- **TASK**: Among the records below, which lines contain the string "left"? Report them.

- **Landmark coordinate records**:
* * * * * * * * *
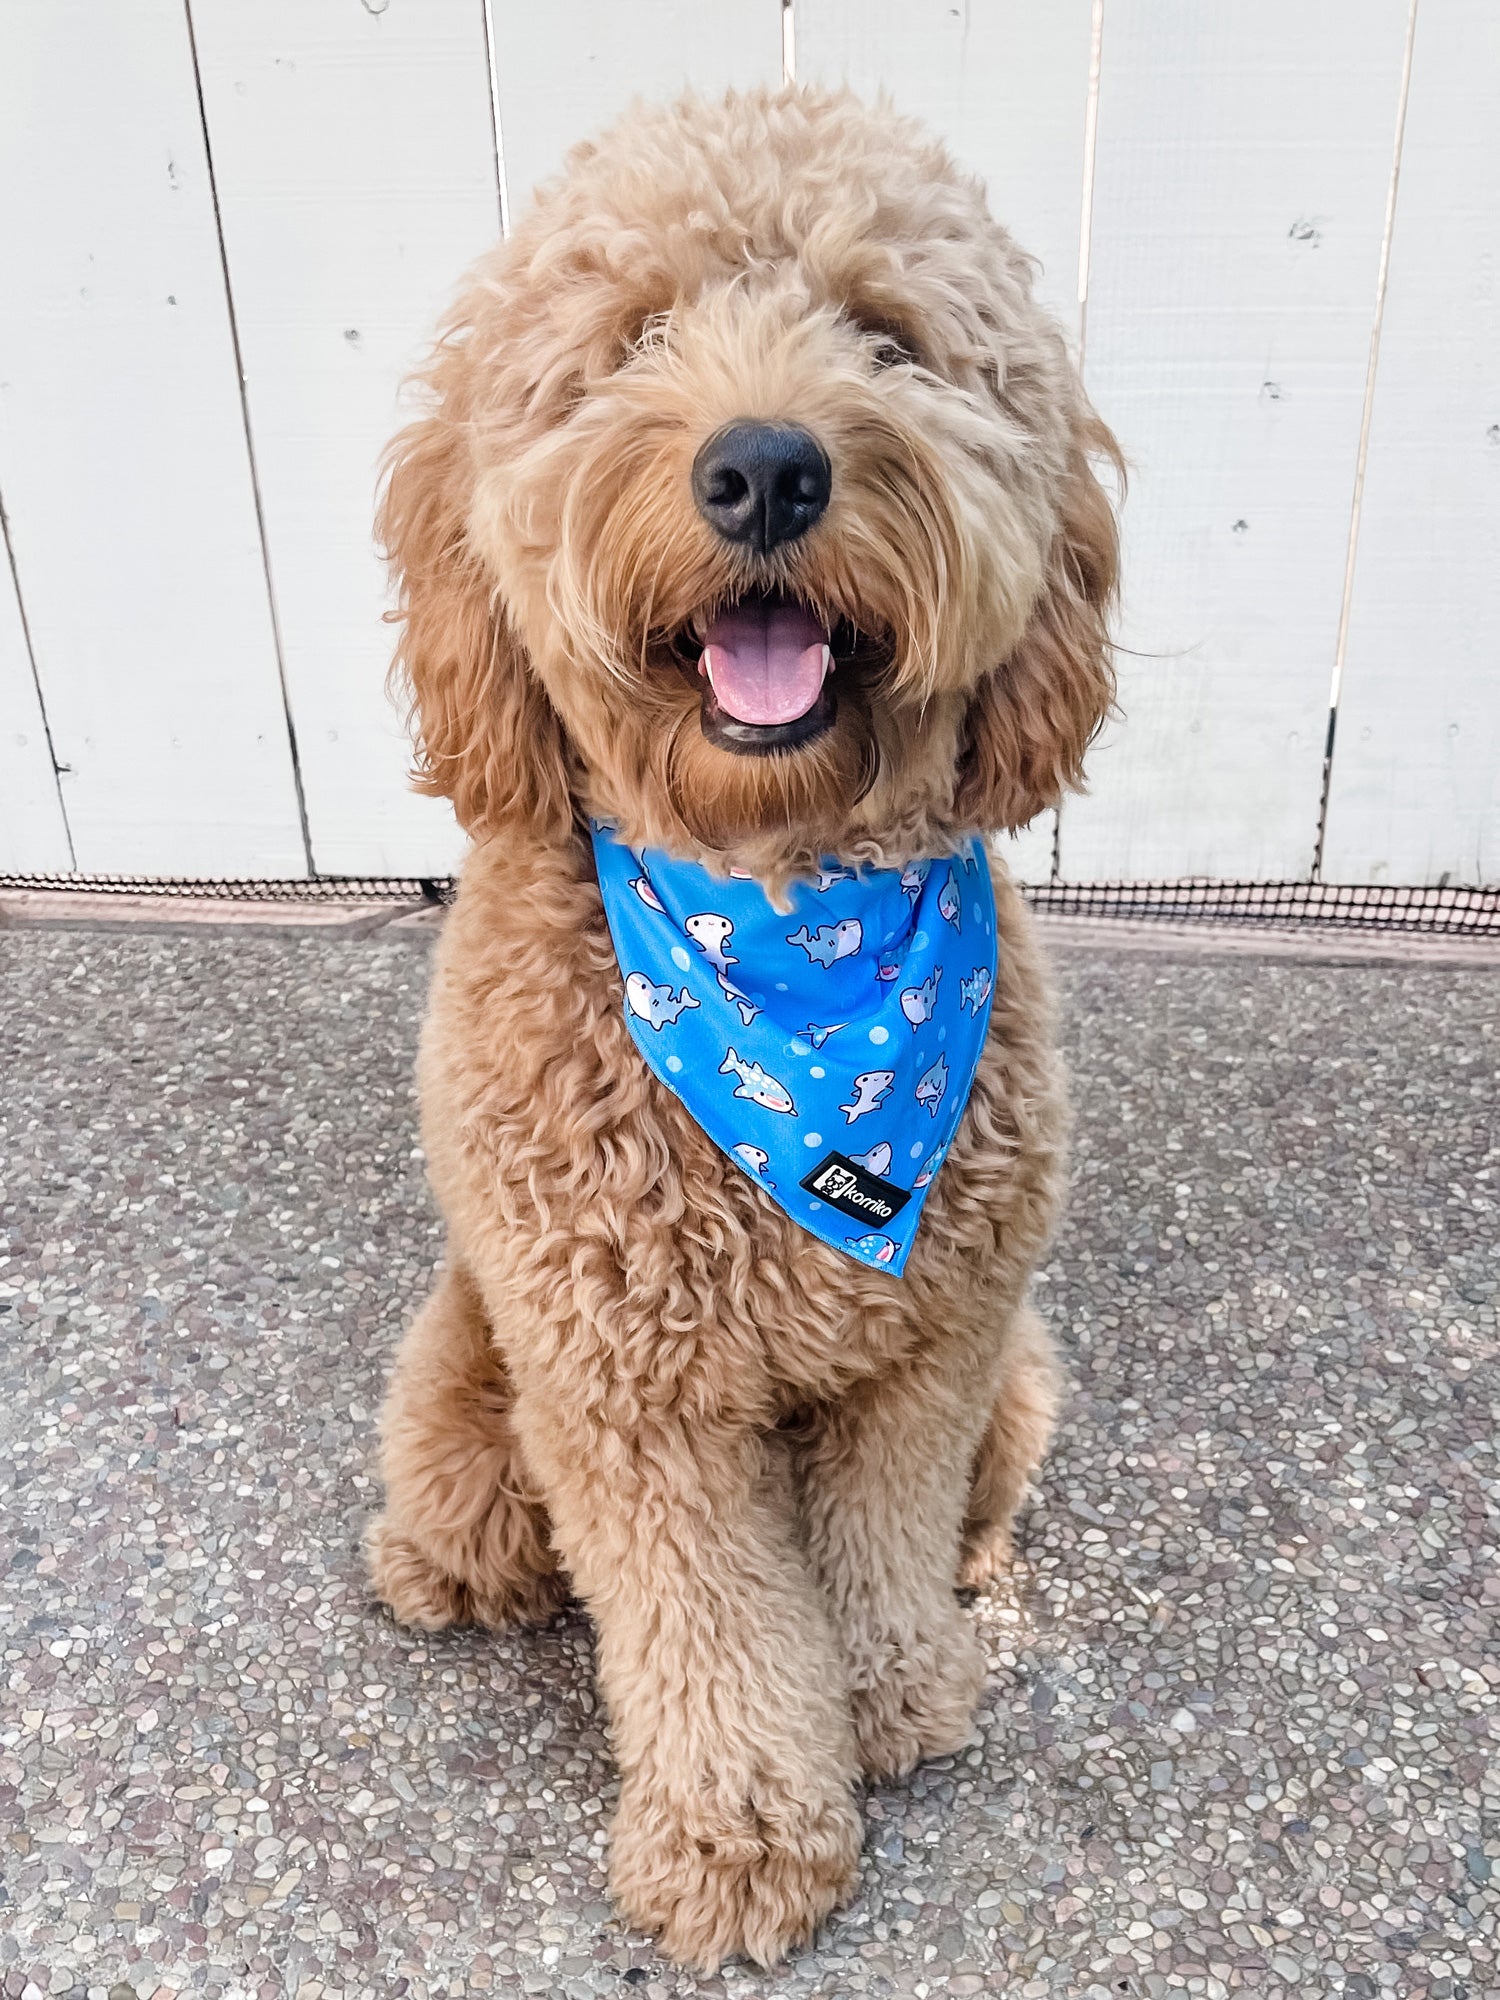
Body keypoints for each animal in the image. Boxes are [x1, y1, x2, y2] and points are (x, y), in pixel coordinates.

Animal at [364, 82, 1120, 1968]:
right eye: (634, 336)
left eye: (887, 334)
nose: (766, 465)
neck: (789, 935)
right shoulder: (624, 1392)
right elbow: (707, 1619)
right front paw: (742, 1835)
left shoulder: (936, 1346)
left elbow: (878, 1534)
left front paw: (897, 1694)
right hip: (475, 1375)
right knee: (473, 1511)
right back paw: (439, 1564)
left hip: (1020, 1377)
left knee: (982, 1490)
* * * * * * * * *
- **RESPONSE BOX**:
left eye: (887, 334)
left shoulder: (936, 1346)
left elbow: (878, 1534)
left front paw: (897, 1694)
left hip: (1020, 1377)
left knee: (982, 1490)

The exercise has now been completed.